**MATERIAL FOR THIS TASK**.
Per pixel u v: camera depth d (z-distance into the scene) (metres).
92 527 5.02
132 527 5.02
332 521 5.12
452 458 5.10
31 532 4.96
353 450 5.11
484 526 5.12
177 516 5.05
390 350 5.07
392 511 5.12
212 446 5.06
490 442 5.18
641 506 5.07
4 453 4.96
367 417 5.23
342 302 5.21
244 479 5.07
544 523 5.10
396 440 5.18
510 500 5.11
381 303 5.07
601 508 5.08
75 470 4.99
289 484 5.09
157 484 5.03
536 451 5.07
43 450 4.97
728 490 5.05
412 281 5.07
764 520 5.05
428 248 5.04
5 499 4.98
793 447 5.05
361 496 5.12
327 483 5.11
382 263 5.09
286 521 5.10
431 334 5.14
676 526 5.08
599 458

**EXERCISE DESCRIPTION**. Give back precisely the lines above that start at the line containing "452 458 5.10" and end at the line containing "536 451 5.07", inclusive. No other lines belong in the output.

**OUTPUT FOR THIS EXERCISE**.
452 458 5.10
31 532 4.96
353 450 5.11
484 526 5.12
177 516 5.05
390 350 5.07
392 511 5.12
212 446 5.06
490 442 5.18
641 506 5.07
4 453 4.96
367 417 5.23
342 302 5.21
244 479 5.07
544 523 5.10
396 440 5.18
510 500 5.11
381 303 5.07
601 508 5.08
75 470 4.99
289 484 5.09
157 484 5.03
536 451 5.07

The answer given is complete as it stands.